How to be the Worst Dog Mom in the World

Where’s Monty?” asked my husband, looking around our new apartment.

“He’s out with his new friends,” I said.

“Ahh,” he replied. “And how’s that going?”

“Well, in the beginning there was much butt sniffing and ball stealing,” I said. “But now everyone seems to be getting along great!”

Monty, of course, was our dog, an extremely gregarious and very energetic English White Golden Retriever. When we lived in the suburbs, Monty had plenty of room to run around, play fetch, and generally indulge in typical outdoor dog activities like finding dead things in the yard and bringing them home. But when we sold the house and moved into an apartment in the city, grass became a thing of the past, and our new backyard was a 5 x 8 balcony. Naturally, we were concerned he wouldn’t get enough exercise, or social time, or the chance to pose for selfies for his Instagram account. So, we did what many other city dog owners do to help their dog get more outdoor time—we joined a dog-walking group.

The group we found turned out to be a great fit for Monty. In addition to Monty, there were two yellow Goldens who lived in our building, and they all bonded over mutual Golden exuberance and large quantities of dog slobber.

They were all doggone happy until one of the yellow Goldens moved away. Fortunately, the group quickly picked up a new white Golden like Monty. Then the other yellow Golden dropped out and a new white Golden moved into the building and joined the group. Finally, the dog walker himself decided that white Goldens were the bomb and he got one, too.

Now there were four white Goldens who looked like one four-headed dog when they walked close together. At first glance, they all looked identical. But up close, it was pretty easy to tell them apart. Monty was the broadest, Stevie was the youngest, Max was the tallest, and George’s fur flipped under his ears so he looked like George Washington, which was probably why they named him George in the first place.

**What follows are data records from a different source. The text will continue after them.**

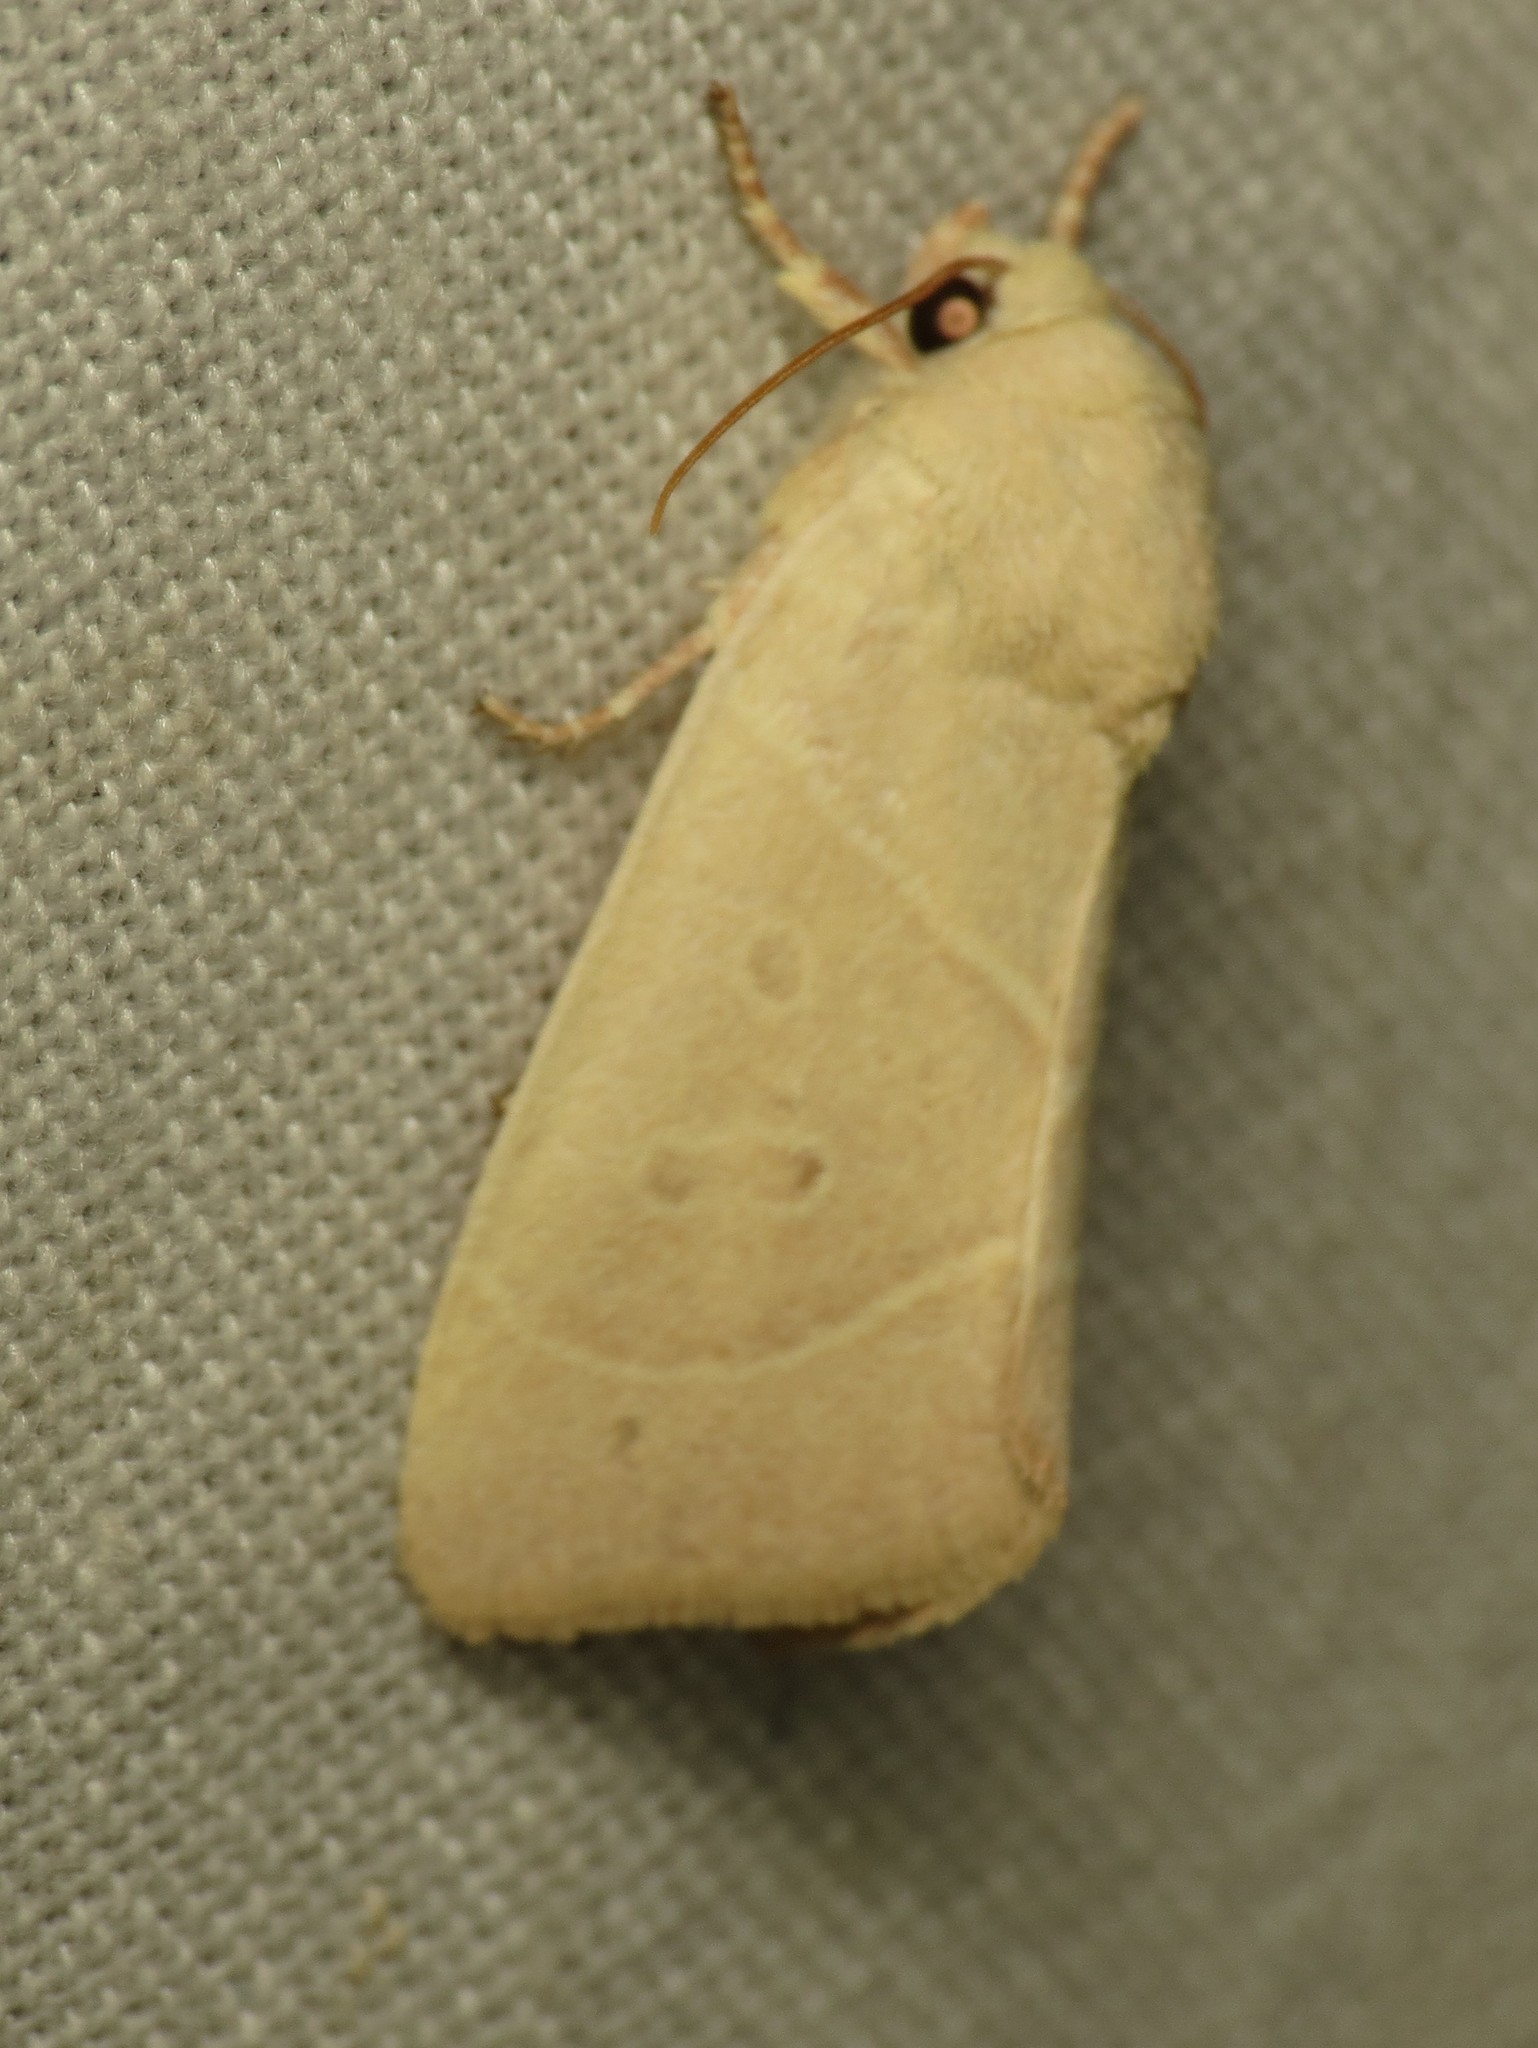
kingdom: Animalia
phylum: Arthropoda
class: Insecta
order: Lepidoptera
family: Noctuidae
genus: Cosmia
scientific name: Cosmia calami
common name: American dun-bar moth
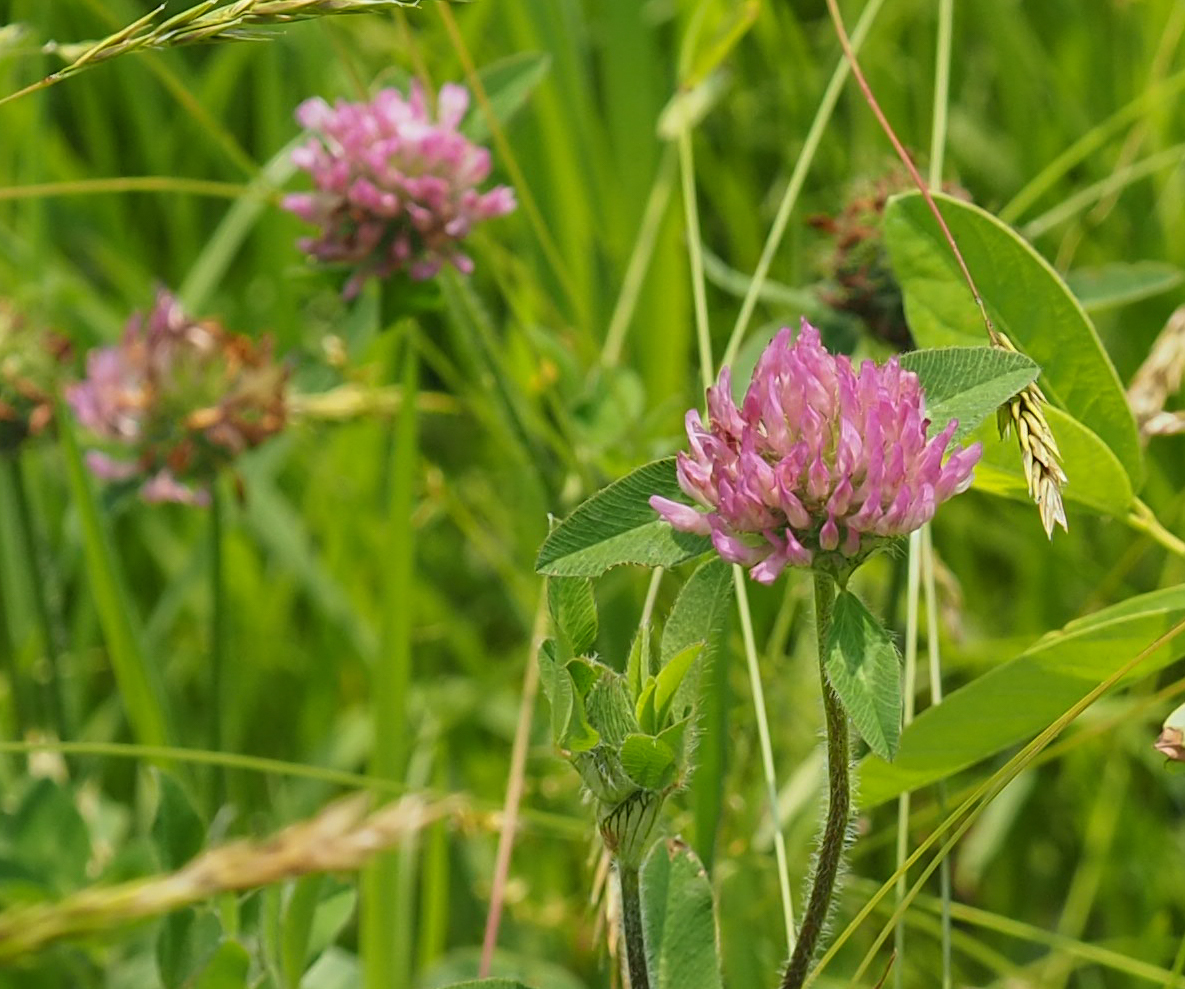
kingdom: Plantae
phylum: Tracheophyta
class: Magnoliopsida
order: Fabales
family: Fabaceae
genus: Trifolium
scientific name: Trifolium pratense
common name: Red clover
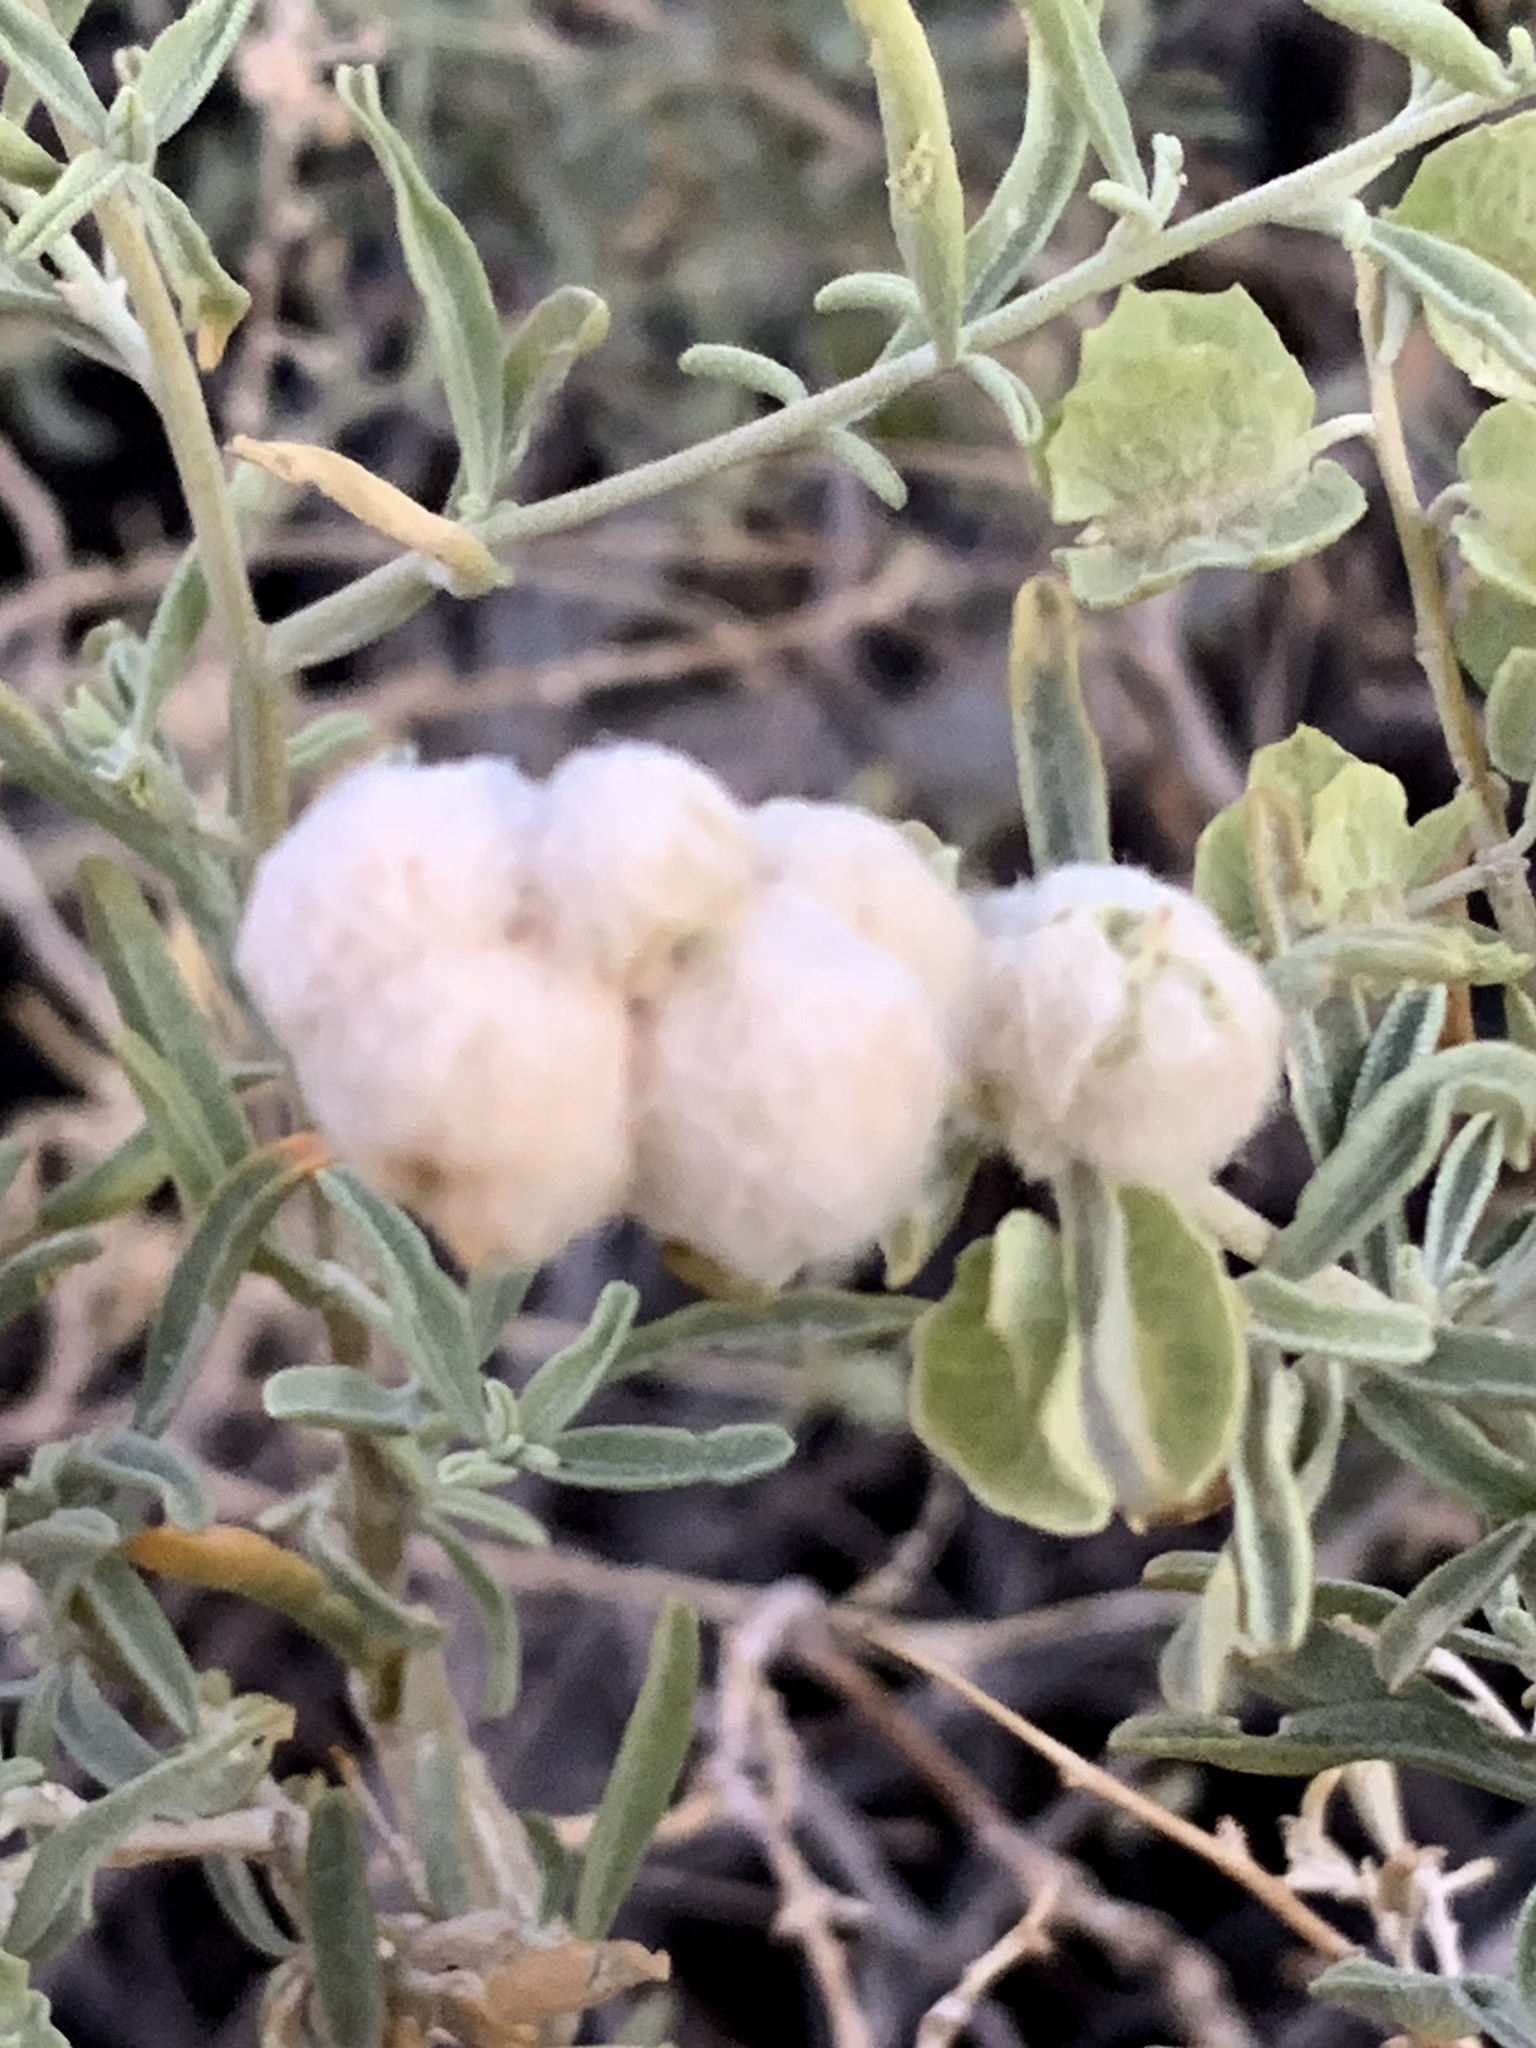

All was going swimmingly until one day as I was coming home from running errands, I saw the Golden posse standing together by the door to my building. As I got closer to the group, I looked at the dogs and discovered, much to my horror, that I didn’t know which one was mine.

I was horrified. What kind of dog-mom doesn’t know her own dog?

I squinted harder and was able to rule out Stevie, but the other three all looked the same.

Now I was starting to panic. What if I picked the wrong dog to greet? Would my dog be insulted? Would he chew up all my good underwear for revenge? This was a major dog-mom infraction. I suspected there was a good chance the authorities were going to take my Petco points away and sentence me to 36 hours of community pooper-scooping.

I knew I could cheat by shouting his name, but I felt it was my duty, as his human, to figure out which one he was. I walked closer and ruled out George Washington. The fur flip gave him away. Now it was just between two dogs. I looked back and forth between them and then I saw the telltale glint in Monty’s eyes that would twinkle when he caught sight of me. We locked eyes and I knew without a doubt it was my dog.

As I approached the group, the dog walker suddenly saw me coming, and yelled.

“Hi Sarah!”

I stopped and looked behind me but there was no one there.

“Hey Sarah,” he called out a second time.

I walked up to the group to greet my dog and I could see the confusion in the dog walker’s eyes.

“Oh sorry,” he said. “I thought you were someone else.”